I was eating a burrito outside the Hyde Park Chipotle when a sophisticated-looking couple approached: a woman with long blonde hair wearing huge sunglasses (although it was 9:30 p.m.) and an adorable little white dog, its eyes and nose like black buttons amid its waves of fur.
After hearing about how the white Maltese of billionaire Leona Helmsley inherited $12 million, I wondered how this local dog, which looked fairly similar, would spend that kind of money.
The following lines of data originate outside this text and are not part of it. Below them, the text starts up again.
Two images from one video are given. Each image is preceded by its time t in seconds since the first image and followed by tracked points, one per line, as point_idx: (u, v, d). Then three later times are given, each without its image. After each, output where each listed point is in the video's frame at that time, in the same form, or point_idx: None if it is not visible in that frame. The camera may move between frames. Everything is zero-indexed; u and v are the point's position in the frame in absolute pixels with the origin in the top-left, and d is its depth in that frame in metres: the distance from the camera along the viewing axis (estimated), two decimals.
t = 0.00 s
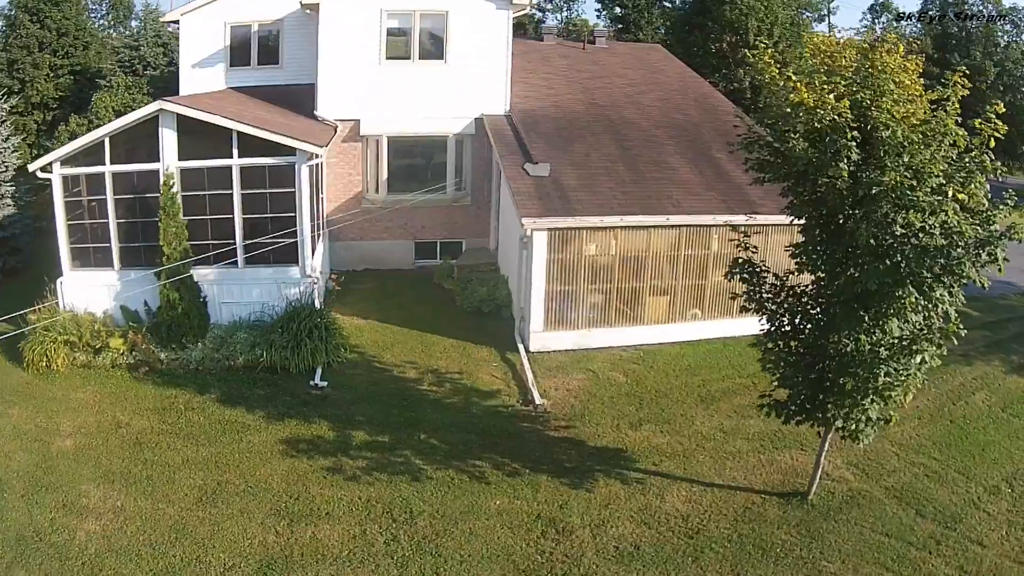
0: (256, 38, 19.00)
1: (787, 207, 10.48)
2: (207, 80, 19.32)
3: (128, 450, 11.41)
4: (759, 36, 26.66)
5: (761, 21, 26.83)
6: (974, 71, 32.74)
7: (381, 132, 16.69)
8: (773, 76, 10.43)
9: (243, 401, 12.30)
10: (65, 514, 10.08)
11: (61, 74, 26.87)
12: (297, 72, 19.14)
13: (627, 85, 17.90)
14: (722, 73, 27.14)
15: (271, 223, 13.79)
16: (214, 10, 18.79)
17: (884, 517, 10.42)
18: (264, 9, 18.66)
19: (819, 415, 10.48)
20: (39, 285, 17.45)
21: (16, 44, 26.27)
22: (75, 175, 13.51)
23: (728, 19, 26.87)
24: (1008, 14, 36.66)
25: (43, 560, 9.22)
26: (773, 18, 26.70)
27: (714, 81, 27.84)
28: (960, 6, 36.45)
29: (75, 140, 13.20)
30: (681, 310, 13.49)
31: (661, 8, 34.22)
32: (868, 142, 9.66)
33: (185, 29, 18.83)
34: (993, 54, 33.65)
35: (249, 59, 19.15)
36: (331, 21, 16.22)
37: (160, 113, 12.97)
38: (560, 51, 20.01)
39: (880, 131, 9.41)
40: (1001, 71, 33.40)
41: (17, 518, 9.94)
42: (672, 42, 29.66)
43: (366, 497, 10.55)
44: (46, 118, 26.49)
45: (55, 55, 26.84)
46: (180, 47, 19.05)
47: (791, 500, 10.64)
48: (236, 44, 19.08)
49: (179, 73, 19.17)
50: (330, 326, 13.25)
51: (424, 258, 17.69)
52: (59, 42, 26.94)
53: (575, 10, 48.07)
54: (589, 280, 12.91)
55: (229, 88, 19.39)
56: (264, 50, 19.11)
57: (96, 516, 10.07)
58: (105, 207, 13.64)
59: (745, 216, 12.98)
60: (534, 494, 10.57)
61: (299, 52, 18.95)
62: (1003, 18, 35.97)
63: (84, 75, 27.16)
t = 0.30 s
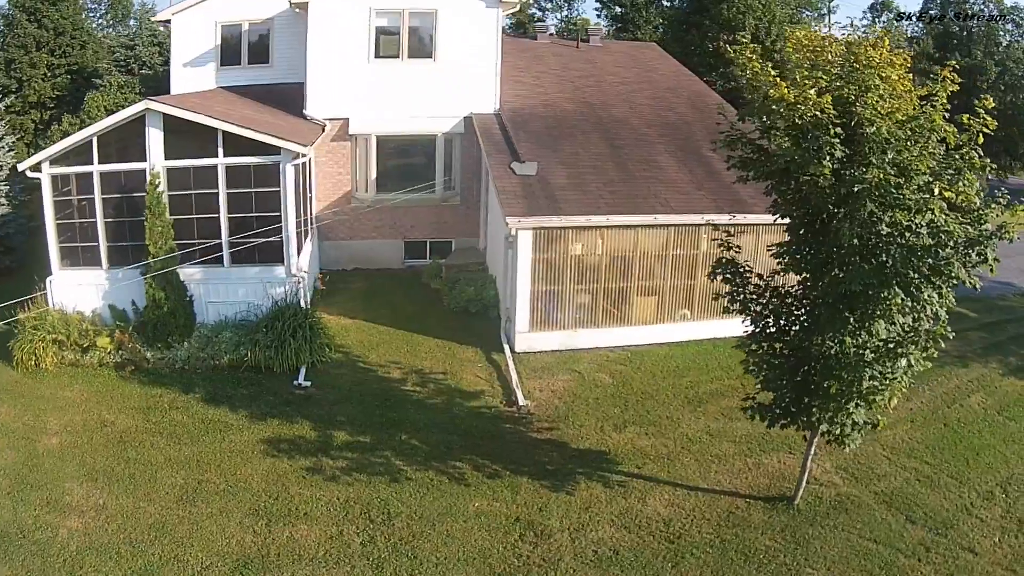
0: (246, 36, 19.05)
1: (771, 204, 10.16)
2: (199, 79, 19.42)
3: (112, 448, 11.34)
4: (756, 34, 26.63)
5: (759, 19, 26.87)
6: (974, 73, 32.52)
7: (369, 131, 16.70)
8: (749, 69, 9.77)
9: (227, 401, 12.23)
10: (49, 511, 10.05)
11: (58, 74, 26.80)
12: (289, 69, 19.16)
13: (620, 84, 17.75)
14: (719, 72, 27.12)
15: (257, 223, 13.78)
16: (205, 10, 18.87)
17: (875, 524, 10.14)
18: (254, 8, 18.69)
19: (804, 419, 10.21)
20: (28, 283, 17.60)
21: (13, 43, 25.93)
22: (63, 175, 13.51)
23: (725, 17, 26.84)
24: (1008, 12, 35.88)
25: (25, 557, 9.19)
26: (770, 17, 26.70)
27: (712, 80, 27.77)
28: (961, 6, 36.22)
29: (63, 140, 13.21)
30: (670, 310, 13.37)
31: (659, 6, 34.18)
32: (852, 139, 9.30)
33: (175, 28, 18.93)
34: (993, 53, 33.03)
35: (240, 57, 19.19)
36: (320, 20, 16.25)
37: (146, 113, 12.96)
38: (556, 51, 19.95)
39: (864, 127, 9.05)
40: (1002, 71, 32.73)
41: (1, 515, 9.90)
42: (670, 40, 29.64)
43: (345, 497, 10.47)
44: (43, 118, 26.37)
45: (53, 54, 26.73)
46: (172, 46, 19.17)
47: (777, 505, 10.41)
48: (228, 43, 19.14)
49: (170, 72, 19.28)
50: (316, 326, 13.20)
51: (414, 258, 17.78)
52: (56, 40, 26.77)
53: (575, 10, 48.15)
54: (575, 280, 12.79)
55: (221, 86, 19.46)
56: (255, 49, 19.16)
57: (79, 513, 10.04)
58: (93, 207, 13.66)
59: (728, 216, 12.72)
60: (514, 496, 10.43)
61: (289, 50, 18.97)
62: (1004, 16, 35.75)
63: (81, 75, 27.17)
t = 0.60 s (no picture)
0: (236, 36, 19.12)
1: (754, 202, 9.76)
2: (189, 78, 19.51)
3: (95, 446, 11.22)
4: (752, 33, 26.64)
5: (756, 18, 26.89)
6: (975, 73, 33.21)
7: (358, 130, 16.76)
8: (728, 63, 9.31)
9: (211, 400, 12.14)
10: (32, 509, 9.96)
11: (54, 73, 26.93)
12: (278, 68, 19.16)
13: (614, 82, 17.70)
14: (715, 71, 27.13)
15: (243, 222, 13.76)
16: (195, 9, 18.96)
17: (862, 530, 9.71)
18: (244, 8, 18.77)
19: (788, 424, 9.89)
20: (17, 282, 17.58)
21: (10, 43, 26.12)
22: (52, 174, 13.52)
23: (721, 16, 26.83)
24: (1008, 12, 36.59)
25: (6, 555, 9.11)
26: (766, 16, 26.72)
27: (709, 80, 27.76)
28: (962, 6, 36.85)
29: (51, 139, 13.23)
30: (659, 311, 13.23)
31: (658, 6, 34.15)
32: (835, 136, 8.91)
33: (166, 27, 19.00)
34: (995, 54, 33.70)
35: (230, 57, 19.25)
36: (309, 19, 16.35)
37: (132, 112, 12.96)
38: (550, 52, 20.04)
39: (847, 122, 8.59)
40: (1003, 70, 33.82)
41: None
42: (667, 39, 29.65)
43: (323, 497, 10.37)
44: (39, 117, 26.53)
45: (49, 54, 26.87)
46: (162, 46, 19.27)
47: (762, 509, 10.10)
48: (217, 43, 19.21)
49: (160, 72, 19.38)
50: (302, 326, 13.15)
51: (403, 258, 17.87)
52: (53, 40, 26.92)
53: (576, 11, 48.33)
54: (561, 280, 12.68)
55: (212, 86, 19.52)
56: (245, 48, 19.22)
57: (62, 511, 9.97)
58: (81, 206, 13.66)
59: (710, 215, 12.49)
60: (493, 499, 10.29)
61: (278, 49, 18.99)
62: (1006, 15, 35.97)
63: (77, 75, 27.27)
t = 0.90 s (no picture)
0: (229, 36, 19.21)
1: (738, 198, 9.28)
2: (182, 77, 19.63)
3: (81, 445, 11.07)
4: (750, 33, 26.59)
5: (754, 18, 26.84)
6: (975, 73, 33.69)
7: (349, 130, 16.87)
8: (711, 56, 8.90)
9: (196, 400, 12.01)
10: (18, 506, 9.85)
11: (53, 73, 27.09)
12: (271, 67, 19.25)
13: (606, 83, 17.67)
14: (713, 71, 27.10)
15: (230, 222, 13.77)
16: (189, 10, 19.09)
17: (850, 537, 9.35)
18: (238, 8, 18.88)
19: (773, 430, 9.41)
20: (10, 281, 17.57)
21: (9, 43, 26.22)
22: (42, 174, 13.54)
23: (720, 15, 26.74)
24: (1009, 12, 36.77)
25: None
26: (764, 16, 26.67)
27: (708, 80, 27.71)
28: (963, 6, 36.80)
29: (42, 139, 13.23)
30: (648, 311, 13.11)
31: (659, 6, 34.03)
32: (819, 133, 8.48)
33: (159, 28, 19.11)
34: (997, 55, 34.13)
35: (223, 57, 19.38)
36: (299, 19, 16.43)
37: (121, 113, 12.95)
38: (545, 52, 20.14)
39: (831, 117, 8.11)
40: (1003, 70, 34.15)
41: None
42: (666, 40, 29.64)
43: (303, 497, 10.26)
44: (37, 118, 26.65)
45: (48, 54, 26.99)
46: (155, 46, 19.39)
47: (748, 514, 9.75)
48: (210, 43, 19.35)
49: (154, 71, 19.50)
50: (289, 326, 13.13)
51: (394, 258, 18.01)
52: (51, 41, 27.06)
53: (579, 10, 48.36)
54: (548, 280, 12.57)
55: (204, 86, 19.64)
56: (238, 48, 19.32)
57: (46, 508, 9.88)
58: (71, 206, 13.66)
59: (693, 215, 12.39)
60: (474, 501, 10.14)
61: (271, 49, 19.05)
62: (1006, 15, 36.14)
63: (77, 75, 27.49)
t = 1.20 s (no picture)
0: (225, 36, 19.36)
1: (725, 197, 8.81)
2: (177, 76, 19.90)
3: (70, 442, 10.88)
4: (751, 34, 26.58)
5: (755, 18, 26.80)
6: (979, 75, 34.01)
7: (343, 130, 16.99)
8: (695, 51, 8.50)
9: (184, 399, 11.89)
10: (4, 503, 9.72)
11: (54, 73, 27.77)
12: (265, 67, 19.28)
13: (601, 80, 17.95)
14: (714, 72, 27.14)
15: (221, 221, 13.79)
16: (185, 10, 19.30)
17: (839, 543, 8.93)
18: (234, 9, 19.02)
19: (761, 436, 8.86)
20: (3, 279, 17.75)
21: (11, 44, 26.91)
22: (36, 173, 13.54)
23: (722, 15, 26.70)
24: (1012, 15, 37.16)
25: None
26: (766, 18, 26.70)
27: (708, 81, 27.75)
28: (965, 7, 36.86)
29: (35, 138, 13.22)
30: (641, 313, 12.99)
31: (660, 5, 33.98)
32: (806, 129, 8.02)
33: (155, 28, 19.51)
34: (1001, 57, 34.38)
35: (218, 57, 19.55)
36: (293, 19, 16.51)
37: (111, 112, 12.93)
38: (544, 52, 20.26)
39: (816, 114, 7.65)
40: (1007, 72, 34.32)
41: None
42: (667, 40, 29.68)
43: (284, 499, 10.12)
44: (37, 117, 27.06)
45: (50, 54, 27.67)
46: (152, 46, 19.74)
47: (735, 521, 9.41)
48: (205, 43, 19.57)
49: (150, 71, 19.89)
50: (278, 326, 13.10)
51: (388, 258, 18.18)
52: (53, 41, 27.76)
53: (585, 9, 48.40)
54: (538, 281, 12.50)
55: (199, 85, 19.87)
56: (234, 48, 19.46)
57: (34, 504, 9.75)
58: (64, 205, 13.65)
59: (679, 215, 12.29)
60: (456, 503, 9.96)
61: (265, 49, 19.11)
62: (1009, 17, 36.65)
63: (77, 75, 28.21)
Cincinnati may be less expensive than where Helmsley’s dog will live, but — as we explore in this month’s Executive Living feature — there are plenty of luxury resorts and boutiques where  a pooch can splurge. I pictured the dog cruising over the Roebling Bridge with its head out a limo window, hitting Wiggly Field with celebrity friends (maybe Nick Lachey’s dog?), and dining from Montgomery Inn doggie bags.
But what if it didn’t blow all thatmoney in its lifetime? Having no puppies (or pets) of its own, would it leave some money to charity?
After all, there are a lot of less fortunate dogs here. SPCA Cincinnati receives about 18,500 animals each year, says Operations Manager Andy Mahlman. About half of them are lost, while the other half are turned in by owners.
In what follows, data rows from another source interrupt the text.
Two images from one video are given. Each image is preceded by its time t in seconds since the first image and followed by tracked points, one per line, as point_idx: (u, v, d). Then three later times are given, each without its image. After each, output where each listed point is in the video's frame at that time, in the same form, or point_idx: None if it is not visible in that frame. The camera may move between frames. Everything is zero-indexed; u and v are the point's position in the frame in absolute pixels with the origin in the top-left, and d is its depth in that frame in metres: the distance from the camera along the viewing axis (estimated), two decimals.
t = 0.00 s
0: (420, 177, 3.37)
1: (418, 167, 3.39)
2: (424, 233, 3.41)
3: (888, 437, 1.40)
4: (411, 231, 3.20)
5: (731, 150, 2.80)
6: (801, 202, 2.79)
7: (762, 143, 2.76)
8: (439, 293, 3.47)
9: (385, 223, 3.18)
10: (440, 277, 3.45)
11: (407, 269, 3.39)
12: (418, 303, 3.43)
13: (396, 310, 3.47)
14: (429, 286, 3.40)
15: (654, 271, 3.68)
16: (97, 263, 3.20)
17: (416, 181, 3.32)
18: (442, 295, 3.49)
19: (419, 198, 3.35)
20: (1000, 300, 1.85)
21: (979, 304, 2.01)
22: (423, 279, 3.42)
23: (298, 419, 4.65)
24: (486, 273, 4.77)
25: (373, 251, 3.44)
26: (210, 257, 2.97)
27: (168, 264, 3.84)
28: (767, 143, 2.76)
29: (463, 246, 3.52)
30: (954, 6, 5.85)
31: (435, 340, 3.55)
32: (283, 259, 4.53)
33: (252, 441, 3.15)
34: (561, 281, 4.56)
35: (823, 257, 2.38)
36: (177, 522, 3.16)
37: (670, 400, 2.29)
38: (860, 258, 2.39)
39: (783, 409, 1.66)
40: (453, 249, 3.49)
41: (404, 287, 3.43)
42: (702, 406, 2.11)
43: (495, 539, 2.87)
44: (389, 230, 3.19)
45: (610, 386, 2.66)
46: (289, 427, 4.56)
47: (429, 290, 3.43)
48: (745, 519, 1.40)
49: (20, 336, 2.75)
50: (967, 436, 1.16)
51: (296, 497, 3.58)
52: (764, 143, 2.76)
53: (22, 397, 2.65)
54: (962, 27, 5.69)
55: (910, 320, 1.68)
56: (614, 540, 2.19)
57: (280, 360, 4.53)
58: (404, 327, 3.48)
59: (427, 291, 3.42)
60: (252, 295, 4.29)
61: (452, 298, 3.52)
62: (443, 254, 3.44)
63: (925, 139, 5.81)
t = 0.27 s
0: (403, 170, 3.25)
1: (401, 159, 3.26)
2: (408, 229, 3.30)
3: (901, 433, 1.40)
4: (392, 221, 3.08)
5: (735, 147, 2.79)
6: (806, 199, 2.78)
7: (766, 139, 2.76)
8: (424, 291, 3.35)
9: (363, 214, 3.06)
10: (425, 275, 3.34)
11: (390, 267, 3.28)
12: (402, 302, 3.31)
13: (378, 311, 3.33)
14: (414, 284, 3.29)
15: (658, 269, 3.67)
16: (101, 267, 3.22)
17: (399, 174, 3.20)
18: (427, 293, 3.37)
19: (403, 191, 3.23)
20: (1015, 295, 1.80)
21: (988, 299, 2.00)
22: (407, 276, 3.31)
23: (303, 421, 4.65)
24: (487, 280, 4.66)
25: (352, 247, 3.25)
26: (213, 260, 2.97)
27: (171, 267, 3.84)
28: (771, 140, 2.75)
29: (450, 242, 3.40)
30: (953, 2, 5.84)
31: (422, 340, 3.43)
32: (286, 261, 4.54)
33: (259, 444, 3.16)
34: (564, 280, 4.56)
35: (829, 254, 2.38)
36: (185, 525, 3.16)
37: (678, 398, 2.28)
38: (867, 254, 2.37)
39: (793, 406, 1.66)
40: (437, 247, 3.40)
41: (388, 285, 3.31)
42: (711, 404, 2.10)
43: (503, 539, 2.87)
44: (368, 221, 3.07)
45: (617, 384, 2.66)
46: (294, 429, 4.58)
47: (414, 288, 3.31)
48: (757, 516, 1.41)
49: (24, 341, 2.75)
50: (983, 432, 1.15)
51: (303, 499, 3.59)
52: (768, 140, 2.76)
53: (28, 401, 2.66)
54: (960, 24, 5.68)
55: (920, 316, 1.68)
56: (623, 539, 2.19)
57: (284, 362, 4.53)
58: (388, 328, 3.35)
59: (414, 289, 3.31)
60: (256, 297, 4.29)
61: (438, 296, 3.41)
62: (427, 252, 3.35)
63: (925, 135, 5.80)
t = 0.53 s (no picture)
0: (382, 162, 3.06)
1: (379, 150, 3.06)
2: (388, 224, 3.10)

Mahlman says Cincinnati is similar to most municipalities nationwide in pet over-population. Each year in this country, 6-8 million cats and dogs enter shelters and 3-4 million are euthanatized by shelters, according to the U.S. Humane Society’s website.
The little white dog sitting under the Chipotle table might like to have an animal shelter built in its name if it were a millionaire, I thought. Suddenly, it noticed another canine walking down the sidewalk and went berserk, pulling the chair it was tied to across the patio, yelping and wiggling uncontrollably. It strained against its collar, gasping for air as its owner held it back … maybe not as demure a socialite as I had been imagining.

“A dog’s requirements are pretty simple, but the person that’s on the end of the leash is the one that’s paying the bills,” jokes Deana Scott, owner of the Sundance Pet Resort in Independence. “I don’t see any dogs with checking accounts.”

Researching this feature, I heard dogs referred to as “furry children” and “spoiled family members.” You obviously love pets and understand their need for exercise and companionship.  To express that love, go ahead and buy yours a jewel-encrusted collar. But also consider supporting or adopting from an animal shelter and “fixing” your pet to help control the local animal population.